[Required work] There is one span to output from the data below: the lines starting at the line with "thumb tip: (78, 12)" and ending at the line with "thumb mcp: (208, 247)". Output it exactly, ends included, nothing more.

*** Opening Material to process ***

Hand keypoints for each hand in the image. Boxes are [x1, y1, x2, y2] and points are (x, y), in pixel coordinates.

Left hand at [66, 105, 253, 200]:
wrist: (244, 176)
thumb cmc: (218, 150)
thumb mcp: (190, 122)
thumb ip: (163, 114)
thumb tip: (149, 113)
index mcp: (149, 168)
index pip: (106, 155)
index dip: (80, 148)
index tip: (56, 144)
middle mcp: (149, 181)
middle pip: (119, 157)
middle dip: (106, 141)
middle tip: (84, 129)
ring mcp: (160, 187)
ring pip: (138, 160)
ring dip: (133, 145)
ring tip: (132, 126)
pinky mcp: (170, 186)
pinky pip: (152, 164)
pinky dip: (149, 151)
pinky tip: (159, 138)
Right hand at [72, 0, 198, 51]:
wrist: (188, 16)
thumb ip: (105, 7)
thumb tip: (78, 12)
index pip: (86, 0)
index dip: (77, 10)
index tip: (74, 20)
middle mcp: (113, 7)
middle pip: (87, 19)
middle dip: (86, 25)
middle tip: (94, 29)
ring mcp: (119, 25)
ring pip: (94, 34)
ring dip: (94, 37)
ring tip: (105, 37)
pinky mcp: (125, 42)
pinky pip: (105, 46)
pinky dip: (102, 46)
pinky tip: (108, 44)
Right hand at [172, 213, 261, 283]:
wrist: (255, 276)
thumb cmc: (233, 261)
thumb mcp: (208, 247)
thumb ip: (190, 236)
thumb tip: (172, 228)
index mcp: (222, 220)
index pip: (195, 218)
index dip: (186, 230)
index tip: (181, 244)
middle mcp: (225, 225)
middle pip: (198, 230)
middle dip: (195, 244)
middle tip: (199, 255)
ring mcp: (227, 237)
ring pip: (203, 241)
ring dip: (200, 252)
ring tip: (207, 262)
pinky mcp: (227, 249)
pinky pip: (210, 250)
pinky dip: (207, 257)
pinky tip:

*** Closing Material to process ***

[Answer box]
thumb tip: (78, 12)
index pip: (86, 0)
index dip: (77, 10)
index tip: (74, 20)
middle mcp: (113, 7)
middle pip: (87, 19)
middle dip: (86, 25)
middle tip: (94, 29)
ring mcp: (119, 25)
ring pip: (94, 34)
ring dip: (94, 37)
ring tip: (105, 37)
pinky mcp: (125, 42)
pinky pip: (105, 46)
pinky dip: (102, 46)
pinky tip: (108, 44)
Right hand at [172, 213, 261, 283]:
wrist: (255, 276)
thumb cmc: (233, 261)
thumb mcp: (208, 247)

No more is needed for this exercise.